Our invoice parsing rule presets allow a user to create a fully working PDF invoice Document Parser in a couple of minutes. Our proprietary extraction algorithms are using a mixture of pattern and keyword-based recognition and work out of the box.
How to create an invoice document parser?
The first step is to create a new Document Parser and choose 'Invoices' as the document type. You will then be prompted to upload some sample invoices. Once done, click on 'Continue to Parser'.
At this point, Docparser automatically created the following parsing rules for you:
- Invoice Date
- Invoice Number
- Invoice Totals
You can then navigate to 'Documents' and flip through the sample invoices you already uploaded. In case the fields listed above are the only data points you want to extract you are already done with the setup. In case your parsing rules are not returning the correct data, please refer to this article.

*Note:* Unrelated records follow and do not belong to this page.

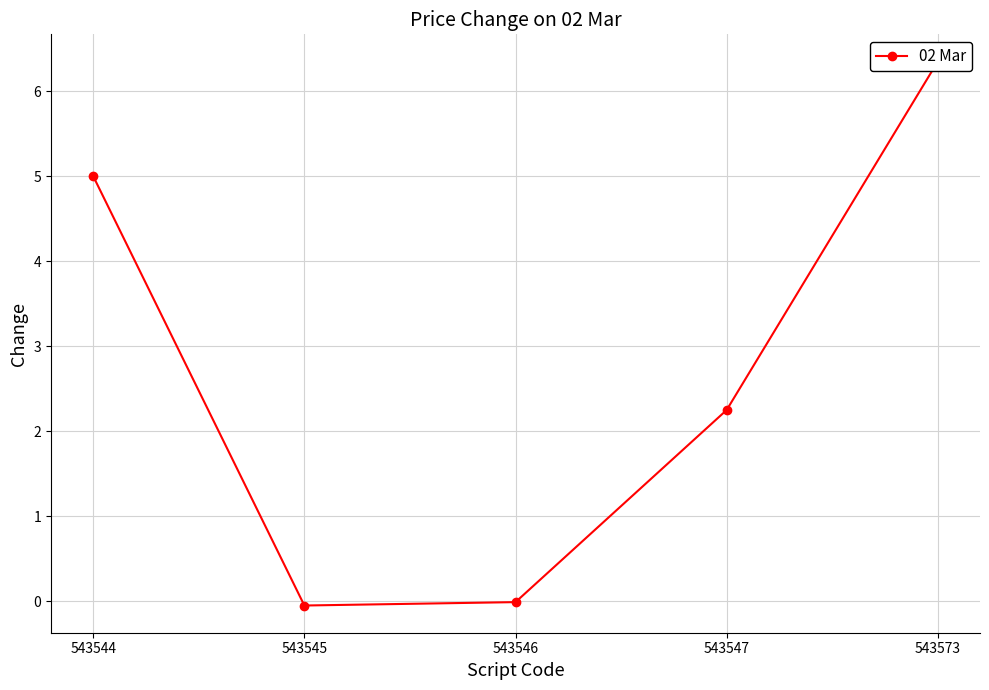

Is this an area chart (filled region under the line)?

No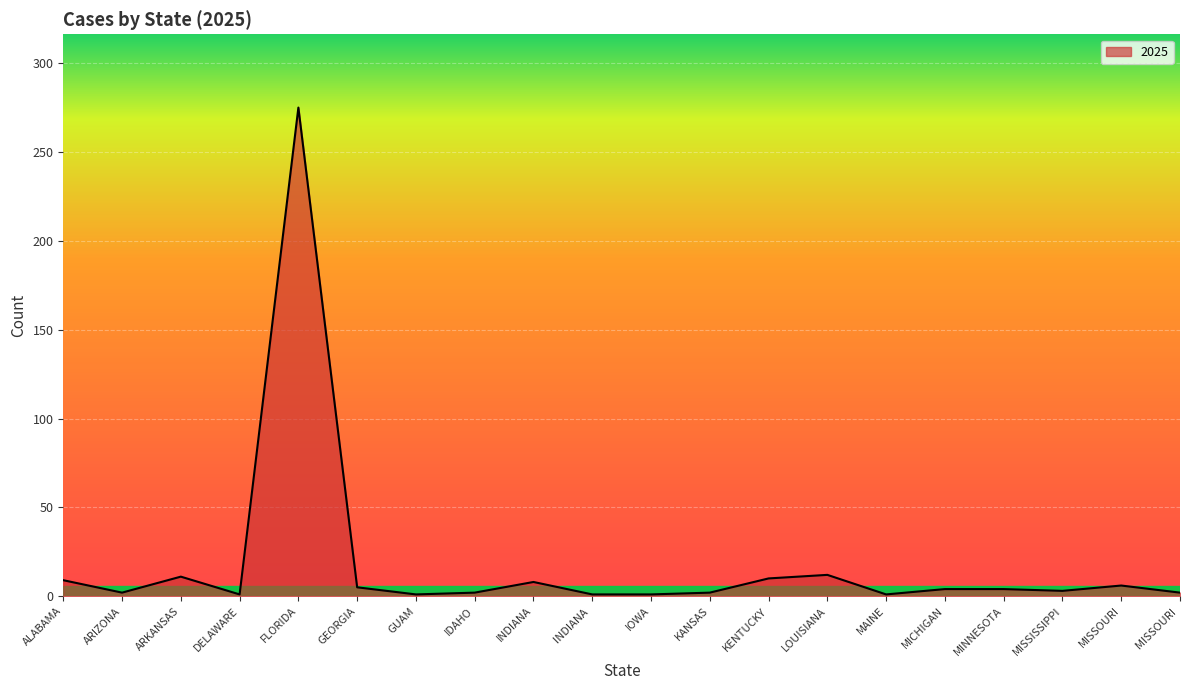

How many lines are shown in the chart?

1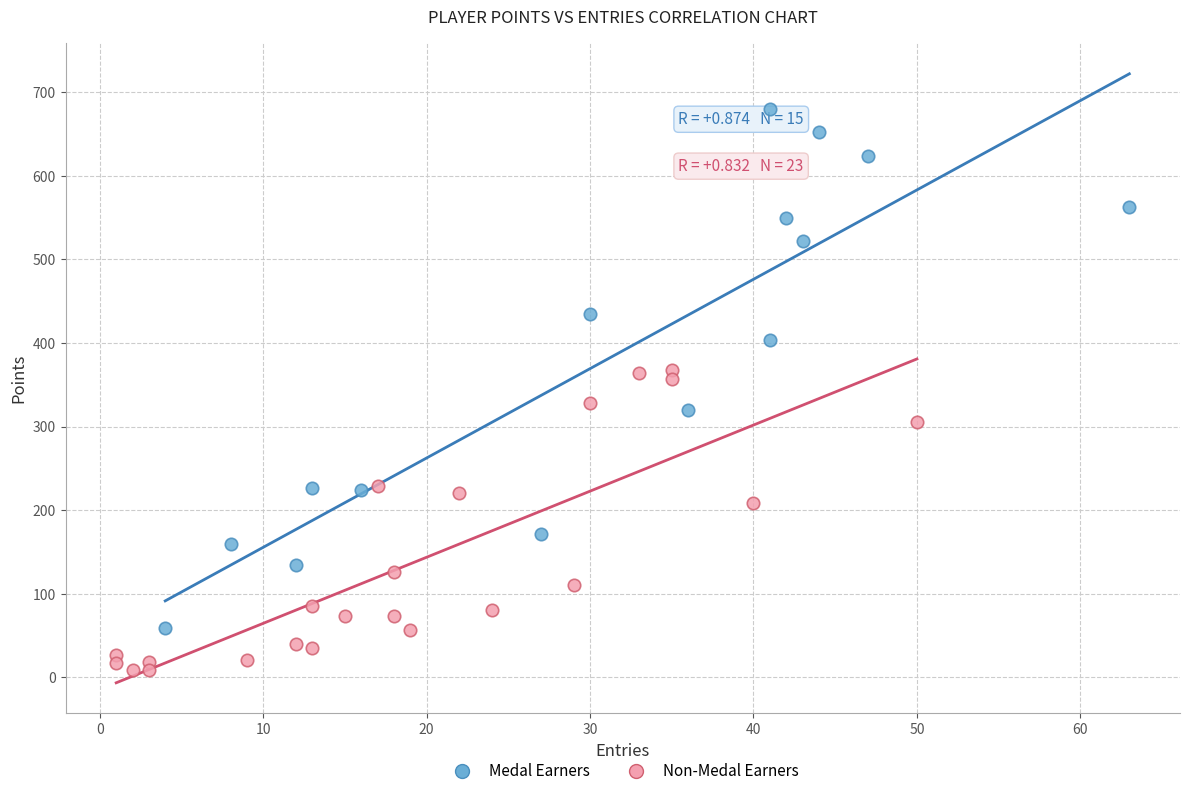

Which series contains the lowest Y value?

Non-Medal Earners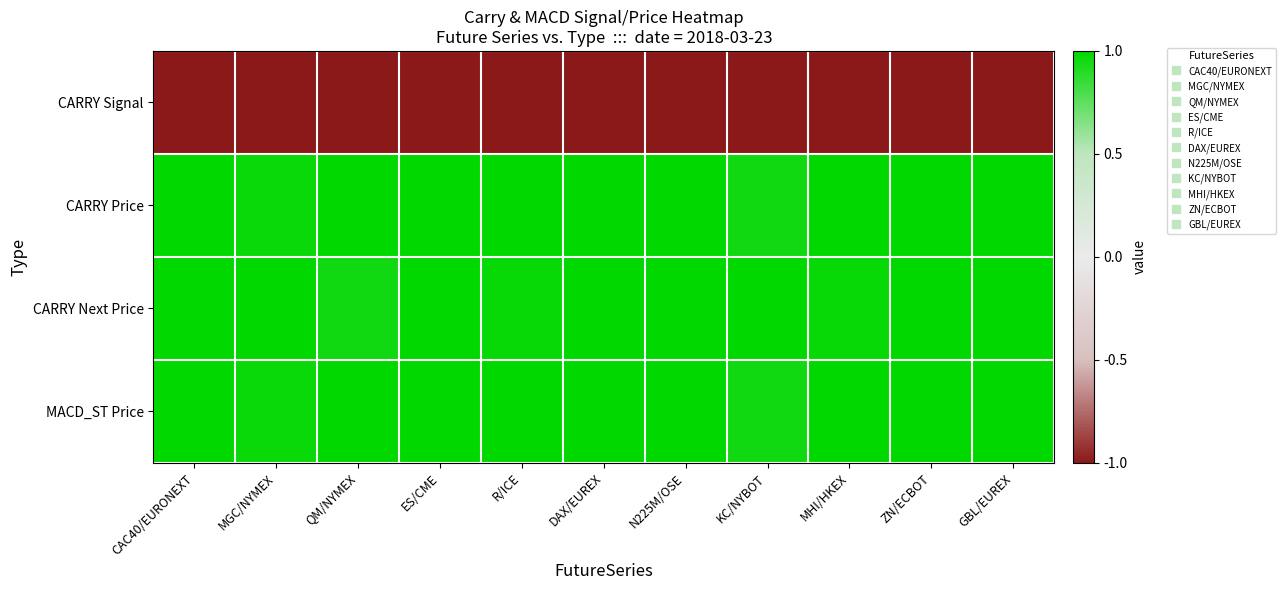

List the series in order of their peak value, highest first.

CARRY Price, CARRY Next Price, MACD_ST Price, CARRY Signal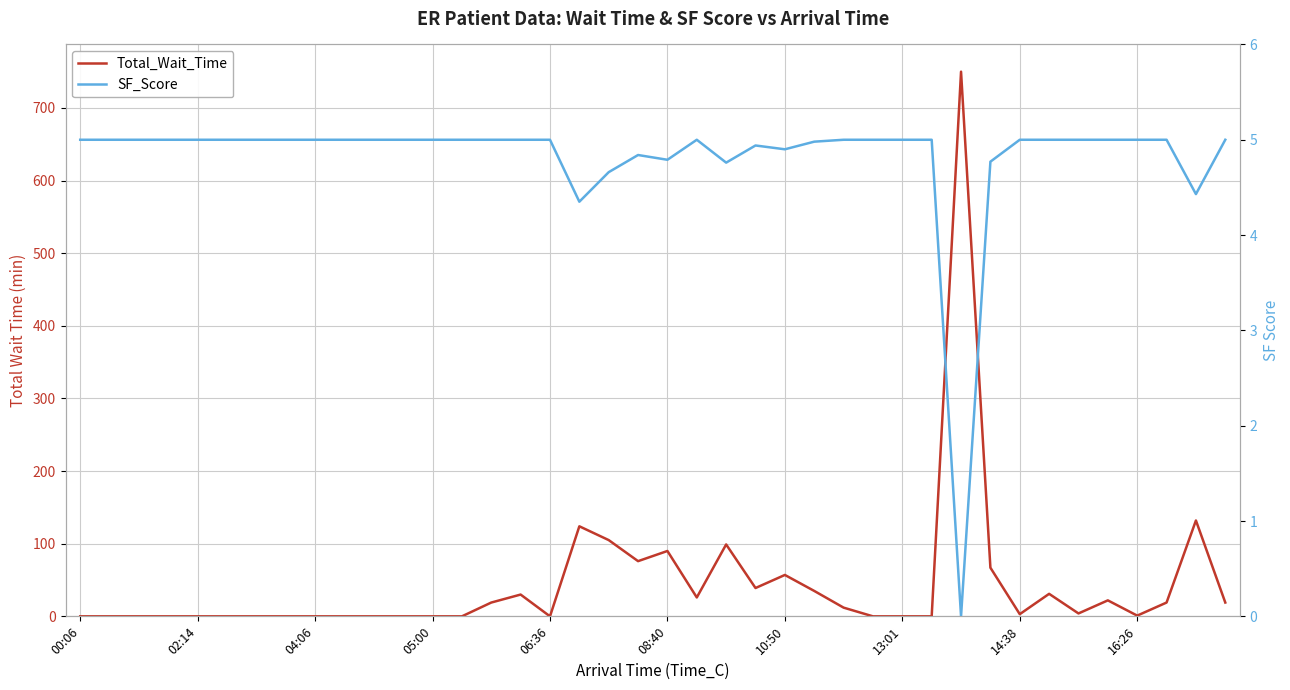

List the series in order of their overall mean, highest first.

Total_Wait_Time, SF_Score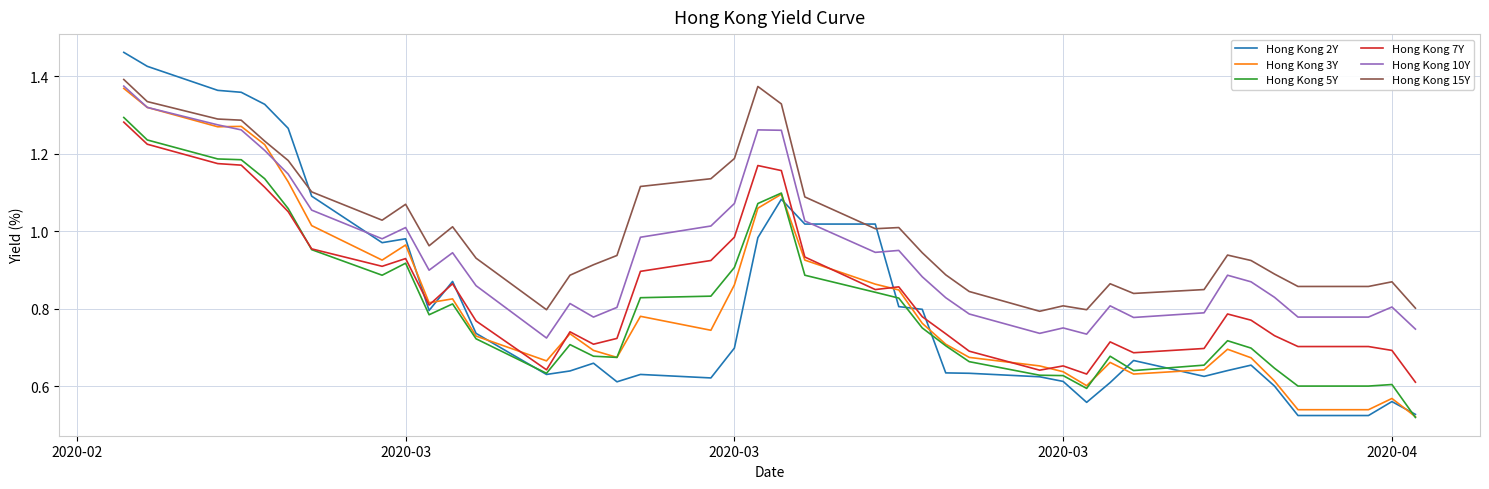

Which series has the largest range (max minus min)?

Hong Kong 2Y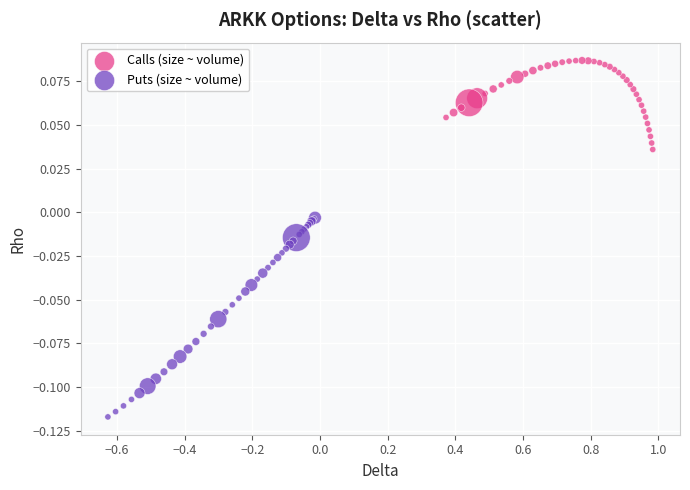

What are all the series names shown in the legend?

Calls (size ~ volume), Puts (size ~ volume)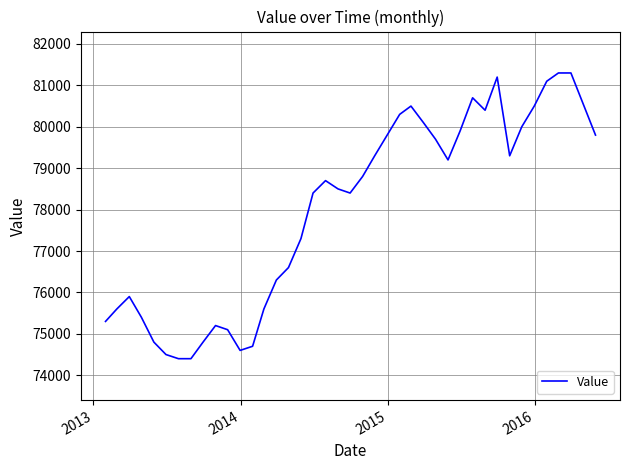

What is the maximum value shown in the chart?

81300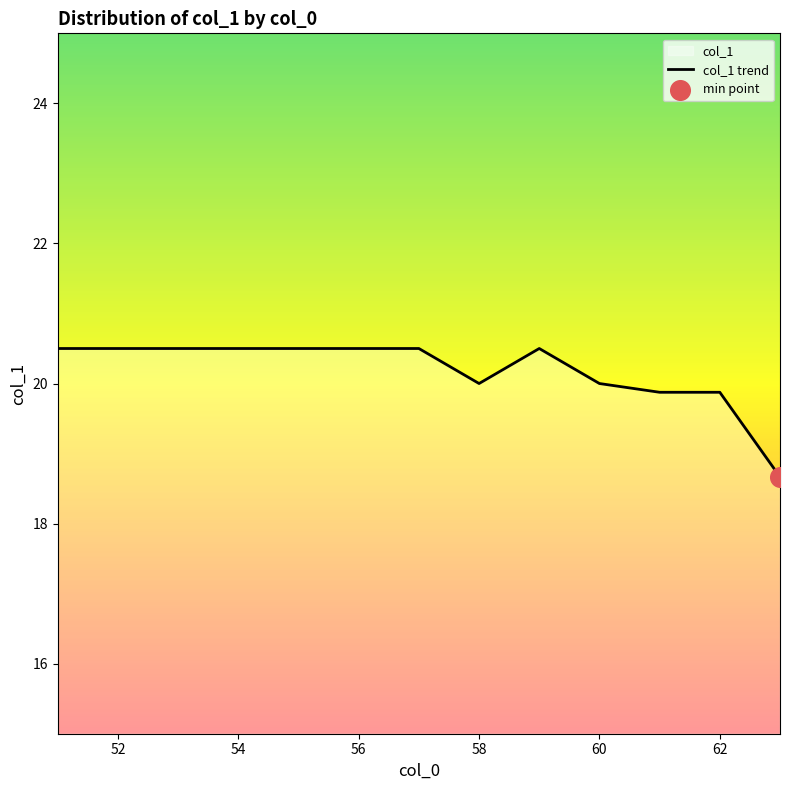

Approximately how many times larger is the value at 54 compared to 52?

1.0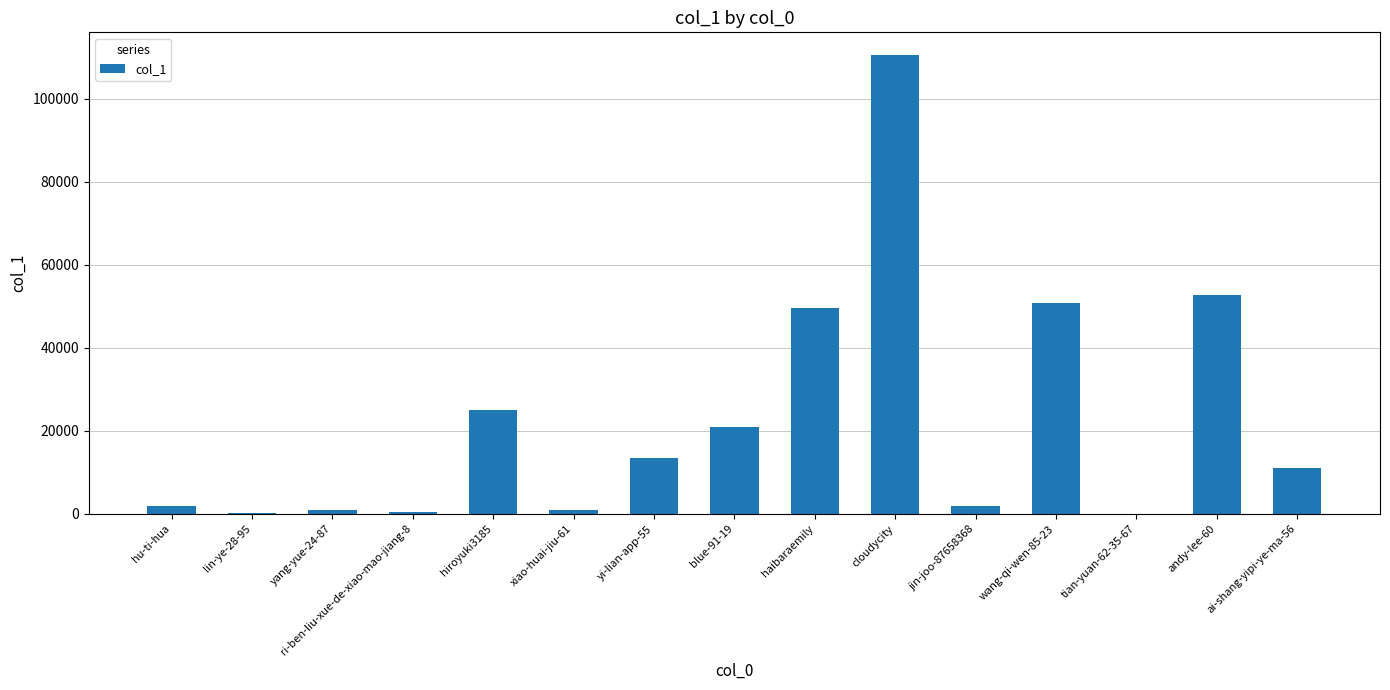

The chart shows a value of 49506 at haibaraemily. True or false?

True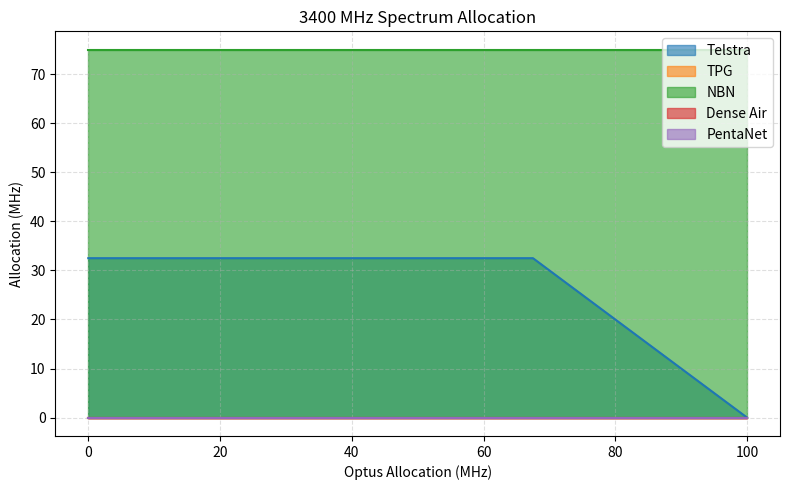

True or false: TPG has more than 0 points higher than both neighbors.

False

You can now upload more invoices and download your parsed in Excel, CSV, XML, or JSON format. You can also choose to create a webhook integration which will copy your parsed data to other software applications in real-time.
Adding Custom Parsing Rules
In case you want to extract more data fields from your invoices (vendor, line-items, ...) you can add additional custom parsing rules. Go to 'Parsing Rules' and click on 'Create Parsing Rule'. You'll see different parsing rule presets suitable for invoice parsing.
Next to the presets dedicated to invoice parsing you can also choose to add a 'Generic Parsing Rule' which will allow you to extract any kind of data from invoices. Please see the articles linked below for more details on creating custom rules.
Parsing Line-Items From Known Invoice Layouts
Docparser offers several table data extraction tools which makes it easy to parse invoice line-items. Setting up a line-item parsing rule is usually a quick procedure and takes only a couple of minutes thanks to our point & click table parsing tool. Depending on the complexity of your invoice layout, you can also apply advanced table parsing techniques to get all the data you need.
Parsing Line-Items From Unknown Invoice Layouts
If you want to extract line items from invoices where you don't know the layout, Docparser might not be a great fit for you. This is because extracting line-items and other specific data points requires a dedicated set of parsing rules trained to the specific layout/structure of the document. The idea is that you need to create one set of parsing rules for each invoice layout (e.g. for each vendor) if you want to extract data that is not covered by the smart filters (Invoice ID, Invoice Date, ...) mentioned above.
One common approach for this scenario is to create parsing rules for the most common invoice layouts only. In our experience, a small set of invoice layouts can easily cover 80% of the invoice volume. Our biggest customers are managing parsing rules for 750+ invoice layouts with Docparser.